**Description of the task**.
Check each line of the records for "HandlerType"; collect those that have it.

**Exercise material**.

======

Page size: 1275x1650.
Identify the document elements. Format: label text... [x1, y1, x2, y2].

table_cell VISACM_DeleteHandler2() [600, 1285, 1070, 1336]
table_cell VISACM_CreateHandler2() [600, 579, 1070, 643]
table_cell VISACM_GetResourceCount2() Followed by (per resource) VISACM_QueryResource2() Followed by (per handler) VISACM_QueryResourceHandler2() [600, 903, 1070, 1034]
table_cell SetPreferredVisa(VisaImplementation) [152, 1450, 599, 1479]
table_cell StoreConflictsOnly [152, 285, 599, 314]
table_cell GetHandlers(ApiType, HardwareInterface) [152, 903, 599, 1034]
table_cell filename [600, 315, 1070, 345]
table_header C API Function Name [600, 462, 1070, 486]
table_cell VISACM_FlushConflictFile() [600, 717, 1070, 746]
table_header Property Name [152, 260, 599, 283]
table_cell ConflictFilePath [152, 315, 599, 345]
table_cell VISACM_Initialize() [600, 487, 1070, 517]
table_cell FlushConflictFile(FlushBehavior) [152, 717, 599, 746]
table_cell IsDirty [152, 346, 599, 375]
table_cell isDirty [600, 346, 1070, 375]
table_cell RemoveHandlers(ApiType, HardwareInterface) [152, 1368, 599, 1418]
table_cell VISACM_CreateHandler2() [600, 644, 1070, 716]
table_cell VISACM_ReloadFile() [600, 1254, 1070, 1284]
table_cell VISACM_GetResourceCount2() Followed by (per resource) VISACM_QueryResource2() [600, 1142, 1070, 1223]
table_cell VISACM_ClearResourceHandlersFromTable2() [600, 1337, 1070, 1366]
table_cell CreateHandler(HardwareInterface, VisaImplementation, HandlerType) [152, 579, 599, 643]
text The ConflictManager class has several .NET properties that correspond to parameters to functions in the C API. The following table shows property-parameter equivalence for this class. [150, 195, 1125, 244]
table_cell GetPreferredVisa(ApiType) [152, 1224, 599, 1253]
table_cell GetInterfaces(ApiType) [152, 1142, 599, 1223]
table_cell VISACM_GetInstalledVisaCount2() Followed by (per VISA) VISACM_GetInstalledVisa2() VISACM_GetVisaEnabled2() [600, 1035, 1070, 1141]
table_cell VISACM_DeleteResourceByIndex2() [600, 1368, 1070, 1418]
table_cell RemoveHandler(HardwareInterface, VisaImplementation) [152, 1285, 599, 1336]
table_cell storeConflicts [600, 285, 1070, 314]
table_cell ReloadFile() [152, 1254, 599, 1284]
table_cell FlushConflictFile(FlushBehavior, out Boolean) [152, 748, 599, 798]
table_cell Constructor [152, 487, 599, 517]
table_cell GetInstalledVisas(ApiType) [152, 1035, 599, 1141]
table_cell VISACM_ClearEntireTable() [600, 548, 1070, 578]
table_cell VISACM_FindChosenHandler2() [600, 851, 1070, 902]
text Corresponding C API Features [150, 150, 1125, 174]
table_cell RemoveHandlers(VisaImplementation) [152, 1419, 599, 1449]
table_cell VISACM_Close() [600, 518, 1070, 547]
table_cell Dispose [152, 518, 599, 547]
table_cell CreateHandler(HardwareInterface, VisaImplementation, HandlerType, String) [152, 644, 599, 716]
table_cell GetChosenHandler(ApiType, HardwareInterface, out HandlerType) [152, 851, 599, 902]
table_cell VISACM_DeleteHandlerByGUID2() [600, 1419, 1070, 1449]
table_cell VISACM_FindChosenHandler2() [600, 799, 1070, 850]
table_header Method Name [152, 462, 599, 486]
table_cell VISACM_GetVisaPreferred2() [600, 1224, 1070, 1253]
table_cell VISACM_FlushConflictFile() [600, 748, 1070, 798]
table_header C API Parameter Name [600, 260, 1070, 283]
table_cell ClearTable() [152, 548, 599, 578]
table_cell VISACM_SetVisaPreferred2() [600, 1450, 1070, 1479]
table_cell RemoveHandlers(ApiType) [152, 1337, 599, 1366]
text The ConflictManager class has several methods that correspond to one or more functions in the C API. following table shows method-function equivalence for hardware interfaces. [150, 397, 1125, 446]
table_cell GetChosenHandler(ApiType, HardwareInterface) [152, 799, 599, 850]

======

**Task output**.
table_cell CreateHandler(HardwareInterface, VisaImplementation, HandlerType) [152, 579, 599, 643]
table_cell CreateHandler(HardwareInterface, VisaImplementation, HandlerType, String) [152, 644, 599, 716]
table_cell GetChosenHandler(ApiType, HardwareInterface, out HandlerType) [152, 851, 599, 902]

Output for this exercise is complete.